Task item>
Locate every line below that contains the word "individuals" and copy it.

Dataset excerpts>
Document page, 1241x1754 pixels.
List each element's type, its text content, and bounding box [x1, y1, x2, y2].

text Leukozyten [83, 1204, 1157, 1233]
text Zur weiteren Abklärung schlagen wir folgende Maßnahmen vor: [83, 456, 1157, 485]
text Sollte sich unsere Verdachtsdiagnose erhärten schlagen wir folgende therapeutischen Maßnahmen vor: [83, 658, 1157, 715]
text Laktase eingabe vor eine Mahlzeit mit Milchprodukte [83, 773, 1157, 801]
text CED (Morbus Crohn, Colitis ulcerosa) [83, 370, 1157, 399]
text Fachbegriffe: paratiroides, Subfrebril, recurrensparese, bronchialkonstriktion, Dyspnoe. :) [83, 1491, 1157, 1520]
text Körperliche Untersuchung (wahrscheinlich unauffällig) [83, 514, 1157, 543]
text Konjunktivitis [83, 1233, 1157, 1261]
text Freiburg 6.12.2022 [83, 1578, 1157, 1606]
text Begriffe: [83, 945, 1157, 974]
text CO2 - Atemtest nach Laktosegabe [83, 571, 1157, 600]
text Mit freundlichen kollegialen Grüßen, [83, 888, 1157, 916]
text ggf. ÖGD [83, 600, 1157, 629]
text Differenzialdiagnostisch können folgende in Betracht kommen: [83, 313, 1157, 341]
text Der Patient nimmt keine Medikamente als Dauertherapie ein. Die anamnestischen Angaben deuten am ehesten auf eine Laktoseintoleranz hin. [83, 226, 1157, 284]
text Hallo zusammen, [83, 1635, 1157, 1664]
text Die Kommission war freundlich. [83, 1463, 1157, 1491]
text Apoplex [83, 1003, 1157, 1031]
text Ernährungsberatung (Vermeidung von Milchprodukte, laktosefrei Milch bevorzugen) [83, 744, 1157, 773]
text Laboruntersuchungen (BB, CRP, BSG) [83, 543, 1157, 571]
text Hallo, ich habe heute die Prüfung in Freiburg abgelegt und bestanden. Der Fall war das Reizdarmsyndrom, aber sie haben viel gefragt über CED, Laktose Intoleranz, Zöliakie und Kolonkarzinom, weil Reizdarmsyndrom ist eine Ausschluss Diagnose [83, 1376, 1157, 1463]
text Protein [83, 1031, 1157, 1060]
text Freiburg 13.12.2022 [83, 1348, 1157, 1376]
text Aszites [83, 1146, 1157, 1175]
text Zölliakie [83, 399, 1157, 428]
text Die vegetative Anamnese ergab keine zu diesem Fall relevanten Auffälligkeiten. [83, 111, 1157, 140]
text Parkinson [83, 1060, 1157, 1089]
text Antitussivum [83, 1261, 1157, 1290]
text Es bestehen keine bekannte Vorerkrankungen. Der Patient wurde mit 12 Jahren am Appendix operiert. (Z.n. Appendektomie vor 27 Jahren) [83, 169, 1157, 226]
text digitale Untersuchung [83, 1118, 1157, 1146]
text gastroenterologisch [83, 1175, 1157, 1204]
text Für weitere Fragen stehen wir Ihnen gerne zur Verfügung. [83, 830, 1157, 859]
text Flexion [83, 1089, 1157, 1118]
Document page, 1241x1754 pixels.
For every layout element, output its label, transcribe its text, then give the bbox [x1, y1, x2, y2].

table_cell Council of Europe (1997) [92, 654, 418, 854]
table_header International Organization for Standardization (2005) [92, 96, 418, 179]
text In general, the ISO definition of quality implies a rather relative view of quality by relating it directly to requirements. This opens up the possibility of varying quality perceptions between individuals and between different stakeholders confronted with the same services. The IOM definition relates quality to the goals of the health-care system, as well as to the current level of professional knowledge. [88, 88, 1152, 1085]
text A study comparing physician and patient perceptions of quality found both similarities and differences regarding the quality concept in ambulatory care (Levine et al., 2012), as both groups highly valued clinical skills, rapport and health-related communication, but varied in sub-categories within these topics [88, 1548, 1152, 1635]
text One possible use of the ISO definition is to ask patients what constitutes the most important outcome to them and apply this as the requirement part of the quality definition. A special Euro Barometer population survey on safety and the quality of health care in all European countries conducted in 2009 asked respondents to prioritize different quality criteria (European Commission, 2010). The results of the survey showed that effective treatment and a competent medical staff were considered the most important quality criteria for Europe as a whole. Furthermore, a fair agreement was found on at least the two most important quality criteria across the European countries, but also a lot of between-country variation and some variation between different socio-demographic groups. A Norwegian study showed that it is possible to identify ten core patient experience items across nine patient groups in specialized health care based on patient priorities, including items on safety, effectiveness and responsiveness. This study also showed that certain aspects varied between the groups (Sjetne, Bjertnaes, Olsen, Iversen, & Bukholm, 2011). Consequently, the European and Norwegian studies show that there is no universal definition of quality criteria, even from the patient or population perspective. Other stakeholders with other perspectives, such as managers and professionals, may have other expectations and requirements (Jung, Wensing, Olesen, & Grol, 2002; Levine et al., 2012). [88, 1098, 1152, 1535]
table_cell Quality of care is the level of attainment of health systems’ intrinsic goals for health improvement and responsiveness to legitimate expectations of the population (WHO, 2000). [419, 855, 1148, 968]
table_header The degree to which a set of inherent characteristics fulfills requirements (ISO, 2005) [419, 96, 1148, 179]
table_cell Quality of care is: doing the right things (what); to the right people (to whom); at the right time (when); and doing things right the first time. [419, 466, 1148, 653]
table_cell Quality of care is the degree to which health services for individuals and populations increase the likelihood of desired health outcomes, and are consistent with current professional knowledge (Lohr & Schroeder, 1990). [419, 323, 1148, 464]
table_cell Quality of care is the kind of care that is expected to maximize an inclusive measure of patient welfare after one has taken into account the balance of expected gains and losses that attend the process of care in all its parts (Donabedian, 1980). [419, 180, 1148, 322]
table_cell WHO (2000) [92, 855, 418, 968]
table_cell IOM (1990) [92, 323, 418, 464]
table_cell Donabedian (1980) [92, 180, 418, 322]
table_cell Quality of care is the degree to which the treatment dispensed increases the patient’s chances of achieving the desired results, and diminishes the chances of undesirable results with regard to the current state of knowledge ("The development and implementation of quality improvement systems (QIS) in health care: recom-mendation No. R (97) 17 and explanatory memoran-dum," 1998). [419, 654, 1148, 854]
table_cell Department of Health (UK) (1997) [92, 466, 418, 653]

Exercise output>
text In general, the ISO definition of quality implies a rather relative view of quality by relating it directly to requirements. This opens up the possibility of varying quality perceptions between individuals and between different stakeholders confronted with the same services. The IOM definition relates quality to the goals of the health-care system, as well as to the current level of professional knowledge. [88, 88, 1152, 1085]
table_cell Quality of care is the degree to which health services for individuals and populations increase the likelihood of desired health outcomes, and are consistent with current professional knowledge (Lohr & Schroeder, 1990). [419, 323, 1148, 464]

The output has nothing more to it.